▶ **Task**: Write the listing below out again exactly, dropping the images.

▶ **Source information**:
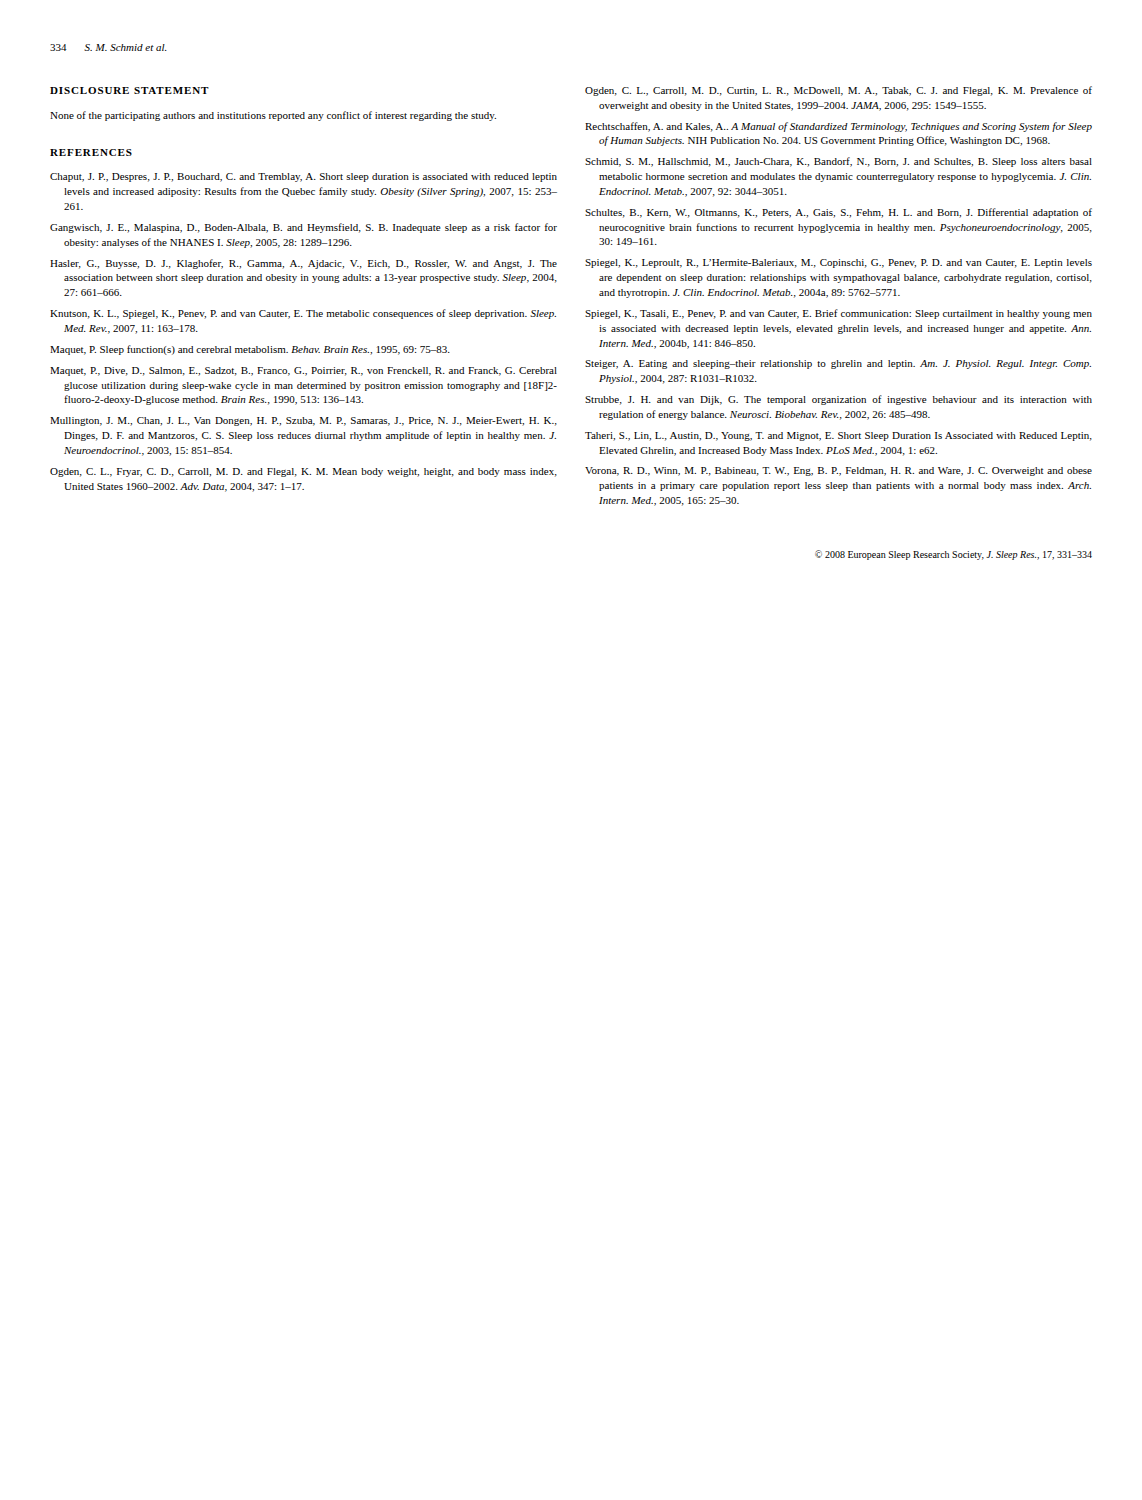334 S. M. Schmid et al.
Disclosure Statement
None of the participating authors and institutions reported any conflict of interest regarding the study.
References
Chaput, J. P., Despres, J. P., Bouchard, C. and Tremblay, A. Short sleep duration is associated with reduced leptin levels and increased adiposity: Results from the Quebec family study. Obesity (Silver Spring), 2007, 15: 253–261.
Gangwisch, J. E., Malaspina, D., Boden-Albala, B. and Heymsfield, S. B. Inadequate sleep as a risk factor for obesity: analyses of the NHANES I. Sleep, 2005, 28: 1289–1296.
Hasler, G., Buysse, D. J., Klaghofer, R., Gamma, A., Ajdacic, V., Eich, D., Rossler, W. and Angst, J. The association between short sleep duration and obesity in young adults: a 13-year prospective study. Sleep, 2004, 27: 661–666.
Knutson, K. L., Spiegel, K., Penev, P. and van Cauter, E. The metabolic consequences of sleep deprivation. Sleep. Med. Rev., 2007, 11: 163–178.
Maquet, P. Sleep function(s) and cerebral metabolism. Behav. Brain Res., 1995, 69: 75–83.
Maquet, P., Dive, D., Salmon, E., Sadzot, B., Franco, G., Poirrier, R., von Frenckell, R. and Franck, G. Cerebral glucose utilization during sleep-wake cycle in man determined by positron emission tomography and [18F]2-fluoro-2-deoxy-D-glucose method. Brain Res., 1990, 513: 136–143.
Mullington, J. M., Chan, J. L., Van Dongen, H. P., Szuba, M. P., Samaras, J., Price, N. J., Meier-Ewert, H. K., Dinges, D. F. and Mantzoros, C. S. Sleep loss reduces diurnal rhythm amplitude of leptin in healthy men. J. Neuroendocrinol., 2003, 15: 851–854.
Ogden, C. L., Fryar, C. D., Carroll, M. D. and Flegal, K. M. Mean body weight, height, and body mass index, United States 1960–2002. Adv. Data, 2004, 347: 1–17.
Ogden, C. L., Carroll, M. D., Curtin, L. R., McDowell, M. A., Tabak, C. J. and Flegal, K. M. Prevalence of overweight and obesity in the United States, 1999–2004. JAMA, 2006, 295: 1549–1555.
Rechtschaffen, A. and Kales, A.. A Manual of Standardized Terminology, Techniques and Scoring System for Sleep of Human Subjects. NIH Publication No. 204. US Government Printing Office, Washington DC, 1968.
Schmid, S. M., Hallschmid, M., Jauch-Chara, K., Bandorf, N., Born, J. and Schultes, B. Sleep loss alters basal metabolic hormone secretion and modulates the dynamic counterregulatory response to hypoglycemia. J. Clin. Endocrinol. Metab., 2007, 92: 3044–3051.
Schultes, B., Kern, W., Oltmanns, K., Peters, A., Gais, S., Fehm, H. L. and Born, J. Differential adaptation of neurocognitive brain functions to recurrent hypoglycemia in healthy men. Psychoneuroendocrinology, 2005, 30: 149–161.
Spiegel, K., Leproult, R., L’Hermite-Baleriaux, M., Copinschi, G., Penev, P. D. and van Cauter, E. Leptin levels are dependent on sleep duration: relationships with sympathovagal balance, carbohydrate regulation, cortisol, and thyrotropin. J. Clin. Endocrinol. Metab., 2004a, 89: 5762–5771.
Spiegel, K., Tasali, E., Penev, P. and van Cauter, E. Brief communication: Sleep curtailment in healthy young men is associated with decreased leptin levels, elevated ghrelin levels, and increased hunger and appetite. Ann. Intern. Med., 2004b, 141: 846–850.
Steiger, A. Eating and sleeping–their relationship to ghrelin and leptin. Am. J. Physiol. Regul. Integr. Comp. Physiol., 2004, 287: R1031–R1032.
Strubbe, J. H. and van Dijk, G. The temporal organization of ingestive behaviour and its interaction with regulation of energy balance. Neurosci. Biobehav. Rev., 2002, 26: 485–498.
Taheri, S., Lin, L., Austin, D., Young, T. and Mignot, E. Short Sleep Duration Is Associated with Reduced Leptin, Elevated Ghrelin, and Increased Body Mass Index. PLoS Med., 2004, 1: e62.
Vorona, R. D., Winn, M. P., Babineau, T. W., Eng, B. P., Feldman, H. R. and Ware, J. C. Overweight and obese patients in a primary care population report less sleep than patients with a normal body mass index. Arch. Intern. Med., 2005, 165: 25–30.
© 2008 European Sleep Research Society, J. Sleep Res., 17, 331–334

▶ **Task result**:
334 S. M. Schmid et al.
Disclosure Statement
None of the participating authors and institutions reported any conflict of interest regarding the study.
References
Chaput, J. P., Despres, J. P., Bouchard, C. and Tremblay, A. Short sleep duration is associated with reduced leptin levels and increased adiposity: Results from the Quebec family study. Obesity (Silver Spring), 2007, 15: 253–261.
Gangwisch, J. E., Malaspina, D., Boden-Albala, B. and Heymsfield, S. B. Inadequate sleep as a risk factor for obesity: analyses of the NHANES I. Sleep, 2005, 28: 1289–1296.
Hasler, G., Buysse, D. J., Klaghofer, R., Gamma, A., Ajdacic, V., Eich, D., Rossler, W. and Angst, J. The association between short sleep duration and obesity in young adults: a 13-year prospective study. Sleep, 2004, 27: 661–666.
Knutson, K. L., Spiegel, K., Penev, P. and van Cauter, E. The metabolic consequences of sleep deprivation. Sleep. Med. Rev., 2007, 11: 163–178.
Maquet, P. Sleep function(s) and cerebral metabolism. Behav. Brain Res., 1995, 69: 75–83.
Maquet, P., Dive, D., Salmon, E., Sadzot, B., Franco, G., Poirrier, R., von Frenckell, R. and Franck, G. Cerebral glucose utilization during sleep-wake cycle in man determined by positron emission tomography and [18F]2-fluoro-2-deoxy-D-glucose method. Brain Res., 1990, 513: 136–143.
Mullington, J. M., Chan, J. L., Van Dongen, H. P., Szuba, M. P., Samaras, J., Price, N. J., Meier-Ewert, H. K., Dinges, D. F. and Mantzoros, C. S. Sleep loss reduces diurnal rhythm amplitude of leptin in healthy men. J. Neuroendocrinol., 2003, 15: 851–854.
Ogden, C. L., Fryar, C. D., Carroll, M. D. and Flegal, K. M. Mean body weight, height, and body mass index, United States 1960–2002. Adv. Data, 2004, 347: 1–17.
Ogden, C. L., Carroll, M. D., Curtin, L. R., McDowell, M. A., Tabak, C. J. and Flegal, K. M. Prevalence of overweight and obesity in the United States, 1999–2004. JAMA, 2006, 295: 1549–1555.
Rechtschaffen, A. and Kales, A.. A Manual of Standardized Terminology, Techniques and Scoring System for Sleep of Human Subjects. NIH Publication No. 204. US Government Printing Office, Washington DC, 1968.
Schmid, S. M., Hallschmid, M., Jauch-Chara, K., Bandorf, N., Born, J. and Schultes, B. Sleep loss alters basal metabolic hormone secretion and modulates the dynamic counterregulatory response to hypoglycemia. J. Clin. Endocrinol. Metab., 2007, 92: 3044–3051.
Schultes, B., Kern, W., Oltmanns, K., Peters, A., Gais, S., Fehm, H. L. and Born, J. Differential adaptation of neurocognitive brain functions to recurrent hypoglycemia in healthy men. Psychoneuroendocrinology, 2005, 30: 149–161.
Spiegel, K., Leproult, R., L’Hermite-Baleriaux, M., Copinschi, G., Penev, P. D. and van Cauter, E. Leptin levels are dependent on sleep duration: relationships with sympathovagal balance, carbohydrate regulation, cortisol, and thyrotropin. J. Clin. Endocrinol. Metab., 2004a, 89: 5762–5771.
Spiegel, K., Tasali, E., Penev, P. and van Cauter, E. Brief communication: Sleep curtailment in healthy young men is associated with decreased leptin levels, elevated ghrelin levels, and increased hunger and appetite. Ann. Intern. Med., 2004b, 141: 846–850.
Steiger, A. Eating and sleeping–their relationship to ghrelin and leptin. Am. J. Physiol. Regul. Integr. Comp. Physiol., 2004, 287: R1031–R1032.
Strubbe, J. H. and van Dijk, G. The temporal organization of ingestive behaviour and its interaction with regulation of energy balance. Neurosci. Biobehav. Rev., 2002, 26: 485–498.
Taheri, S., Lin, L., Austin, D., Young, T. and Mignot, E. Short Sleep Duration Is Associated with Reduced Leptin, Elevated Ghrelin, and Increased Body Mass Index. PLoS Med., 2004, 1: e62.
Vorona, R. D., Winn, M. P., Babineau, T. W., Eng, B. P., Feldman, H. R. and Ware, J. C. Overweight and obese patients in a primary care population report less sleep than patients with a normal body mass index. Arch. Intern. Med., 2005, 165: 25–30.
© 2008 European Sleep Research Society, J. Sleep Res., 17, 331–334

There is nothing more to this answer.